TEXT START

Incidentally, this is one of the same reasons Poker can be so interesting, is that most of the formats involve slowly revealing cards in between rounds of betting (like the Flop, Turn and River in Texas Hold ‘Em), because you start off with a certain probability of winning and that probability is changing in between each betting round as more cards are revealed.

The Sibling Problem

And that brings us to another famous problem that tends to throw people, the Siblings problem. This is about the only thing I’m writing about today that isn’t directly related to games (although I guess that just means I should challenge you to come up a game mechanic that uses this). It’s more a brain teaser, but a fun one, and in order to solve it you really have to be able to understand conditional probability like we’ve been talking about.

The question is this: I have a friend with two kids, and at least one of them is a girl. What is the probability that the other one is also a girl? Assume that in the normal human population, there’s a 50/50 chance of having a boy or a girl, and assume that this is universally true for any child (in reality some men actually do produce more X or Y sperm, so that would skew the odds a bit where if you know one of their kids is already a girl, that the odds are slightly higher they’ll have more girls, and then there are conditions like hermaphrodism, but for our purposes let’s ignore that and assume that each kid is an independent trial with an equal chance of being male or female).

Intuitively, since we’re dealing with a core 1/2 chance, we would expect the answer would be something like 1/2 or 1/4 or some other nice, round number that’s divisible by 2. The actual answer is 1/3. Wait, what?

TEXT END
DATASET EXTRACT START

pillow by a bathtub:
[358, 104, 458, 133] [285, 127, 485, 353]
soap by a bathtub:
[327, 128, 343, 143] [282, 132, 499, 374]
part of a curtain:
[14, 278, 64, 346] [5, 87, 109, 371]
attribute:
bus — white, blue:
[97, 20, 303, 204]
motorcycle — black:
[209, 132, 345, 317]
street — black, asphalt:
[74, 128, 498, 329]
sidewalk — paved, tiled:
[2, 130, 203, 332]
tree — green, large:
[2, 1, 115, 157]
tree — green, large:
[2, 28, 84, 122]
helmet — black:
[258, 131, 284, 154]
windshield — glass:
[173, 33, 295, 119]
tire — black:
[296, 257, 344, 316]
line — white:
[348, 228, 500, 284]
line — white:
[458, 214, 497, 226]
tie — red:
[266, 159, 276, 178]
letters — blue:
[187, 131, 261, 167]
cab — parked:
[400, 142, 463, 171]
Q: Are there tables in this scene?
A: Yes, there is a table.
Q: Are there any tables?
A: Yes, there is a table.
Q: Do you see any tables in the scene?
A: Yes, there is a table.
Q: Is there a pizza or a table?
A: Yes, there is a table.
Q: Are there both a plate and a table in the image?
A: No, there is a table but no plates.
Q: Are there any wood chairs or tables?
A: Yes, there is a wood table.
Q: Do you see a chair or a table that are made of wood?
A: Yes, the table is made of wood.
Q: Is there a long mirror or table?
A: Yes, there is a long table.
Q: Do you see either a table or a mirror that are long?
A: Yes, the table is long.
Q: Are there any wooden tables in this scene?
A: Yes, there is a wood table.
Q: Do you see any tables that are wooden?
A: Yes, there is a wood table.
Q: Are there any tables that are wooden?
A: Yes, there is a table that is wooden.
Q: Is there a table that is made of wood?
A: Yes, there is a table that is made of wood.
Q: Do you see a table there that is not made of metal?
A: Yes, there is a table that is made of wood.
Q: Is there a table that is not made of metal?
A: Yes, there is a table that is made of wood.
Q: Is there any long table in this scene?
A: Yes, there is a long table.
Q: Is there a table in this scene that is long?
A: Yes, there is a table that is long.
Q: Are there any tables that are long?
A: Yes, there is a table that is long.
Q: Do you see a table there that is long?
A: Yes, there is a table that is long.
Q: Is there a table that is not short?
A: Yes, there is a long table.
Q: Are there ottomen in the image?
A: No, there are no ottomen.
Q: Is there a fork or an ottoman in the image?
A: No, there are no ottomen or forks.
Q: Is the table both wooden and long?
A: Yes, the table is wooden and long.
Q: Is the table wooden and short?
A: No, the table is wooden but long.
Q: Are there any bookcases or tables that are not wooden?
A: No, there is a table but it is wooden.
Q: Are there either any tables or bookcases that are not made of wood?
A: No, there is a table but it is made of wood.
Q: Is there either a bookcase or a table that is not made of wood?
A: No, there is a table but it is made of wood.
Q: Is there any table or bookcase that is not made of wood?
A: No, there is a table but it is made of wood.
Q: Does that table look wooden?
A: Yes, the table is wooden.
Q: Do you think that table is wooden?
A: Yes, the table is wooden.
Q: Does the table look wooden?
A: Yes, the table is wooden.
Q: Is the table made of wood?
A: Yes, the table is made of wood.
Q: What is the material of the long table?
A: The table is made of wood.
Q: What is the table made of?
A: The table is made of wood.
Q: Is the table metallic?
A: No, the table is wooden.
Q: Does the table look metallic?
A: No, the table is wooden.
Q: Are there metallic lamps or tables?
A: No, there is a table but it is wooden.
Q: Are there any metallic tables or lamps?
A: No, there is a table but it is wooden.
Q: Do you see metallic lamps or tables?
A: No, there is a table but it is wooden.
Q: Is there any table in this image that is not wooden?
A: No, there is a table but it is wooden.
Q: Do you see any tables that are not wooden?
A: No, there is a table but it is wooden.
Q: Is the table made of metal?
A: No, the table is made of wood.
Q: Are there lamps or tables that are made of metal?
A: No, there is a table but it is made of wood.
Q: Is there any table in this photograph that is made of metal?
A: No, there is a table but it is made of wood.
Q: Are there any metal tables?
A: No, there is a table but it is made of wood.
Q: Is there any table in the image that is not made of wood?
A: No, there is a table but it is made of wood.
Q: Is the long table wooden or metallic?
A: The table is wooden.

DATASET EXTRACT END
DATASET EXTRACT START

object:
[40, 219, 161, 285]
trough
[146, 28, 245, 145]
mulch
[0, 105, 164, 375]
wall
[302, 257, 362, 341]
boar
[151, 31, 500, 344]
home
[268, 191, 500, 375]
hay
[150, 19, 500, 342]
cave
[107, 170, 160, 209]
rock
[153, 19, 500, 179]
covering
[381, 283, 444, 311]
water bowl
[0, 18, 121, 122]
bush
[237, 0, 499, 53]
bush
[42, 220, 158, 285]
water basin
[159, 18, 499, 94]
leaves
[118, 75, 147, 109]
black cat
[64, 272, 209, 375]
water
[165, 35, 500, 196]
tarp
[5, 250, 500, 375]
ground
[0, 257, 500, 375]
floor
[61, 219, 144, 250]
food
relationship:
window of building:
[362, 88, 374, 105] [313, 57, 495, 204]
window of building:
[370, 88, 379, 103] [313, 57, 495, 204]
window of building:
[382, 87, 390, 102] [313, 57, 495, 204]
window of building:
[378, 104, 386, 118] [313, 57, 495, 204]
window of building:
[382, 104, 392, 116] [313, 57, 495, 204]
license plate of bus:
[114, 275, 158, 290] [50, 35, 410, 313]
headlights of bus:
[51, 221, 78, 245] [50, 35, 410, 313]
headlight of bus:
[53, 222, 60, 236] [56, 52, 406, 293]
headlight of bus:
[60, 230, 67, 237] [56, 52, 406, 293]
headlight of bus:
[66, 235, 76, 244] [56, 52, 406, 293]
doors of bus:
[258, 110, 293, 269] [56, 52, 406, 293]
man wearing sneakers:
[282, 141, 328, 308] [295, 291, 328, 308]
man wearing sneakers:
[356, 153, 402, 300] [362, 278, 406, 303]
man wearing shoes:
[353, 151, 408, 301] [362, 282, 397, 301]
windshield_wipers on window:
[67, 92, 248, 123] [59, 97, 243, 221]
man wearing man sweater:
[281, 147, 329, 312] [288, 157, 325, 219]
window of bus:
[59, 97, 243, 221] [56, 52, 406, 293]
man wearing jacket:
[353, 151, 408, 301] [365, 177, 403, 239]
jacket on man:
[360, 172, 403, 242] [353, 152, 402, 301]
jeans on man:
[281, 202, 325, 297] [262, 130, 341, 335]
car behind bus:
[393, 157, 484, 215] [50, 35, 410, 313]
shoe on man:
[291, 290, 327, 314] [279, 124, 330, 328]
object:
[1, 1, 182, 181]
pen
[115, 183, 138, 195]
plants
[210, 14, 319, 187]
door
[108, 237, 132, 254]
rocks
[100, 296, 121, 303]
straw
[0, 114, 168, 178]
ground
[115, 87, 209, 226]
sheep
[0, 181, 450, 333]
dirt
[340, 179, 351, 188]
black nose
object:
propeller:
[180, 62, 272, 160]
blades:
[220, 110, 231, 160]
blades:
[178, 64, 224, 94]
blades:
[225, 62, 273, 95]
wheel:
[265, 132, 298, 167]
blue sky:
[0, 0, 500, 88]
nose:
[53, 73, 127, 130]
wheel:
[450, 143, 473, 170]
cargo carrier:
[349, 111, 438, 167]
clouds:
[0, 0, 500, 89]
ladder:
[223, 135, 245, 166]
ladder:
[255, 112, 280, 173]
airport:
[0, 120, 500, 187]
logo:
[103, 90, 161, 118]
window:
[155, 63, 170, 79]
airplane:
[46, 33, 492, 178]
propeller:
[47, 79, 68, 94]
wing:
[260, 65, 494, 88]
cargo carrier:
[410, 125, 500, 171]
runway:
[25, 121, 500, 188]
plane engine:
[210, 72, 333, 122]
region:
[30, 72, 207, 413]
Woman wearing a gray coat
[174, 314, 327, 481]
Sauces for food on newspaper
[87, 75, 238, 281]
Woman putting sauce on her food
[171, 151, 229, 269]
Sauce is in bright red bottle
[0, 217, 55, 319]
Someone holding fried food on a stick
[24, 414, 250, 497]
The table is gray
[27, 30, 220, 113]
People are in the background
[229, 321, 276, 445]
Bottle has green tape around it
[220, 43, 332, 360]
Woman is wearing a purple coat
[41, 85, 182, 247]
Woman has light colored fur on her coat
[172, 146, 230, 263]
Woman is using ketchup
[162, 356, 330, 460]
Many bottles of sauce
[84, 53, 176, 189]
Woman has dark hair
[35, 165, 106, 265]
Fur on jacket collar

DATASET EXTRACT END

WHAT YOU ARE ASKED TO DO:
According to the text on probability puzzles, what is the actual answer to the Siblings problem?

SOLUTION:
The actual answer is 1/3.